* Records shown

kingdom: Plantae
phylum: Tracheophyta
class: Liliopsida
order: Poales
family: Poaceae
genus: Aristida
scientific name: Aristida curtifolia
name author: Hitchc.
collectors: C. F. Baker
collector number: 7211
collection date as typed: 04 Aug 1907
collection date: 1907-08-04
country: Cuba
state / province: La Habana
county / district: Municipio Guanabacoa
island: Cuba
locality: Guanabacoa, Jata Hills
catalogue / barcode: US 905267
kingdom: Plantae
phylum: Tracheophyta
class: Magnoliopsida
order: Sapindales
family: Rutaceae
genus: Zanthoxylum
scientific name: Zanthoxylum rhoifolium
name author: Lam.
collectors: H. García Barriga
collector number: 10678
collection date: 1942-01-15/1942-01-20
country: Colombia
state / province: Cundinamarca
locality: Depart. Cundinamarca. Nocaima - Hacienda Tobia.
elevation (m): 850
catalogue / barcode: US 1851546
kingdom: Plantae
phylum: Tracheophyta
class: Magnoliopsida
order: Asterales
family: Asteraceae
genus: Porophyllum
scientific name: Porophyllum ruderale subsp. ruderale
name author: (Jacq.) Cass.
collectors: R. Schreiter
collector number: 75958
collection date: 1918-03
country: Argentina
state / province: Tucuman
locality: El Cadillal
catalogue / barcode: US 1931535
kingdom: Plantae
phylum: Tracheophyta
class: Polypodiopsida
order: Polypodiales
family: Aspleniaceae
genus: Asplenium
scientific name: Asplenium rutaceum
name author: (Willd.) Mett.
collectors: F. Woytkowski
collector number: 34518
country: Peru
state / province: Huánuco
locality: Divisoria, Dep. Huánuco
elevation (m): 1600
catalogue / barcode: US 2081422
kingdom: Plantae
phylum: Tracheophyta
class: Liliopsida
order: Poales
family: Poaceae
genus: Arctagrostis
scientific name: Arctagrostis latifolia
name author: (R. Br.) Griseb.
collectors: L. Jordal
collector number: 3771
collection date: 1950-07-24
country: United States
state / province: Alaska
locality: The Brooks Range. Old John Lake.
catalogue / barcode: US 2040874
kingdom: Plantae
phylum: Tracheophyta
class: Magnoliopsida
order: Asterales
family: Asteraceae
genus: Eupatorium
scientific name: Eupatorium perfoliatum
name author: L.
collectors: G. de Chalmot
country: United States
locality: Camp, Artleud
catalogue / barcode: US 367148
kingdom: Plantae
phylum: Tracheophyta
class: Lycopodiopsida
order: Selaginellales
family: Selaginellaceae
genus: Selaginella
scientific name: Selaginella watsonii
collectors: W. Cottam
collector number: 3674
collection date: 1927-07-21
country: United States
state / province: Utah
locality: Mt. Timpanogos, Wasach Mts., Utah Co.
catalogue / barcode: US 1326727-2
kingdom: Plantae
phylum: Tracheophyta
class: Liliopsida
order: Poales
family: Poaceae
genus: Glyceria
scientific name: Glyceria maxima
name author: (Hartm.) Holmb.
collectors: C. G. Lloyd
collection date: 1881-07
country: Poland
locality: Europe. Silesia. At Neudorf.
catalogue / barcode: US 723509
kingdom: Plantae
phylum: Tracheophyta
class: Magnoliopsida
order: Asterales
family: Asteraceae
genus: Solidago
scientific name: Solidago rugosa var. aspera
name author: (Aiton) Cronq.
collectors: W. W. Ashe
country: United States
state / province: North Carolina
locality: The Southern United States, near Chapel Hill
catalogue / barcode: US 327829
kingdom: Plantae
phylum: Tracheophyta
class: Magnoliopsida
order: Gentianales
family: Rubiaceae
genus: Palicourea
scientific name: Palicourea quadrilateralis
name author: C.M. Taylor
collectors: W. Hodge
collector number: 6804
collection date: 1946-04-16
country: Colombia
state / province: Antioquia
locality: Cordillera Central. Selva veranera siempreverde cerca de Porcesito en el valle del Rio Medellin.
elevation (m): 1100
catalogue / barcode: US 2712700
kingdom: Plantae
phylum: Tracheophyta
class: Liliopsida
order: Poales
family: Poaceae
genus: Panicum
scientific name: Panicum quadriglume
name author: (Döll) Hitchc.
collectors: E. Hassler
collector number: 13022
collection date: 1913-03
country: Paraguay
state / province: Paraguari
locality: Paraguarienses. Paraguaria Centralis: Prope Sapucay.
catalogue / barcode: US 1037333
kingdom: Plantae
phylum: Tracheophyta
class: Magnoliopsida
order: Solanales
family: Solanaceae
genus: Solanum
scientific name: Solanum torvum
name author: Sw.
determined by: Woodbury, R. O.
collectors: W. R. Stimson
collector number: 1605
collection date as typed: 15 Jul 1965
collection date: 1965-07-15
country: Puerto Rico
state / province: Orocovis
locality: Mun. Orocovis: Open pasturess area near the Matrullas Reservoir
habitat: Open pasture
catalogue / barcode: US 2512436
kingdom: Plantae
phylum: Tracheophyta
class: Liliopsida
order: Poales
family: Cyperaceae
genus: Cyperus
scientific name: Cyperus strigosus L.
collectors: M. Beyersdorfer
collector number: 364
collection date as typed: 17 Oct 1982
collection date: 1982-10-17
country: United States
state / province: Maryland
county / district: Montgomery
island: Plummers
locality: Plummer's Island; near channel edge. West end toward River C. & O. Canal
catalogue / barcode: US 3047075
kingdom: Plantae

* Your goal
Copy every line of the rows above verbatim.

* Task answer
kingdom: Plantae
phylum: Tracheophyta
class: Liliopsida
order: Poales
family: Poaceae
genus: Aristida
scientific name: Aristida curtifolia
name author: Hitchc.
collectors: C. F. Baker
collector number: 7211
collection date as typed: 04 Aug 1907
collection date: 1907-08-04
country: Cuba
state / province: La Habana
county / district: Municipio Guanabacoa
island: Cuba
locality: Guanabacoa, Jata Hills
catalogue / barcode: US 905267
kingdom: Plantae
phylum: Tracheophyta
class: Magnoliopsida
order: Sapindales
family: Rutaceae
genus: Zanthoxylum
scientific name: Zanthoxylum rhoifolium
name author: Lam.
collectors: H. García Barriga
collector number: 10678
collection date: 1942-01-15/1942-01-20
country: Colombia
state / province: Cundinamarca
locality: Depart. Cundinamarca. Nocaima - Hacienda Tobia.
elevation (m): 850
catalogue / barcode: US 1851546
kingdom: Plantae
phylum: Tracheophyta
class: Magnoliopsida
order: Asterales
family: Asteraceae
genus: Porophyllum
scientific name: Porophyllum ruderale subsp. ruderale
name author: (Jacq.) Cass.
collectors: R. Schreiter
collector number: 75958
collection date: 1918-03
country: Argentina
state / province: Tucuman
locality: El Cadillal
catalogue / barcode: US 1931535
kingdom: Plantae
phylum: Tracheophyta
class: Polypodiopsida
order: Polypodiales
family: Aspleniaceae
genus: Asplenium
scientific name: Asplenium rutaceum
name author: (Willd.) Mett.
collectors: F. Woytkowski
collector number: 34518
country: Peru
state / province: Huánuco
locality: Divisoria, Dep. Huánuco
elevation (m): 1600
catalogue / barcode: US 2081422
kingdom: Plantae
phylum: Tracheophyta
class: Liliopsida
order: Poales
family: Poaceae
genus: Arctagrostis
scientific name: Arctagrostis latifolia
name author: (R. Br.) Griseb.
collectors: L. Jordal
collector number: 3771
collection date: 1950-07-24
country: United States
state / province: Alaska
locality: The Brooks Range. Old John Lake.
catalogue / barcode: US 2040874
kingdom: Plantae
phylum: Tracheophyta
class: Magnoliopsida
order: Asterales
family: Asteraceae
genus: Eupatorium
scientific name: Eupatorium perfoliatum
name author: L.
collectors: G. de Chalmot
country: United States
locality: Camp, Artleud
catalogue / barcode: US 367148
kingdom: Plantae
phylum: Tracheophyta
class: Lycopodiopsida
order: Selaginellales
family: Selaginellaceae
genus: Selaginella
scientific name: Selaginella watsonii
collectors: W. Cottam
collector number: 3674
collection date: 1927-07-21
country: United States
state / province: Utah
locality: Mt. Timpanogos, Wasach Mts., Utah Co.
catalogue / barcode: US 1326727-2
kingdom: Plantae
phylum: Tracheophyta
class: Liliopsida
order: Poales
family: Poaceae
genus: Glyceria
scientific name: Glyceria maxima
name author: (Hartm.) Holmb.
collectors: C. G. Lloyd
collection date: 1881-07
country: Poland
locality: Europe. Silesia. At Neudorf.
catalogue / barcode: US 723509
kingdom: Plantae
phylum: Tracheophyta
class: Magnoliopsida
order: Asterales
family: Asteraceae
genus: Solidago
scientific name: Solidago rugosa var. aspera
name author: (Aiton) Cronq.
collectors: W. W. Ashe
country: United States
state / province: North Carolina
locality: The Southern United States, near Chapel Hill
catalogue / barcode: US 327829
kingdom: Plantae
phylum: Tracheophyta
class: Magnoliopsida
order: Gentianales
family: Rubiaceae
genus: Palicourea
scientific name: Palicourea quadrilateralis
name author: C.M. Taylor
collectors: W. Hodge
collector number: 6804
collection date: 1946-04-16
country: Colombia
state / province: Antioquia
locality: Cordillera Central. Selva veranera siempreverde cerca de Porcesito en el valle del Rio Medellin.
elevation (m): 1100
catalogue / barcode: US 2712700
kingdom: Plantae
phylum: Tracheophyta
class: Liliopsida
order: Poales
family: Poaceae
genus: Panicum
scientific name: Panicum quadriglume
name author: (Döll) Hitchc.
collectors: E. Hassler
collector number: 13022
collection date: 1913-03
country: Paraguay
state / province: Paraguari
locality: Paraguarienses. Paraguaria Centralis: Prope Sapucay.
catalogue / barcode: US 1037333
kingdom: Plantae
phylum: Tracheophyta
class: Magnoliopsida
order: Solanales
family: Solanaceae
genus: Solanum
scientific name: Solanum torvum
name author: Sw.
determined by: Woodbury, R. O.
collectors: W. R. Stimson
collector number: 1605
collection date as typed: 15 Jul 1965
collection date: 1965-07-15
country: Puerto Rico
state / province: Orocovis
locality: Mun. Orocovis: Open pasturess area near the Matrullas Reservoir
habitat: Open pasture
catalogue / barcode: US 2512436
kingdom: Plantae
phylum: Tracheophyta
class: Liliopsida
order: Poales
family: Cyperaceae
genus: Cyperus
scientific name: Cyperus strigosus L.
collectors: M. Beyersdorfer
collector number: 364
collection date as typed: 17 Oct 1982
collection date: 1982-10-17
country: United States
state / province: Maryland
county / district: Montgomery
island: Plummers
locality: Plummer's Island; near channel edge. West end toward River C. & O. Canal
catalogue / barcode: US 3047075
kingdom: Plantae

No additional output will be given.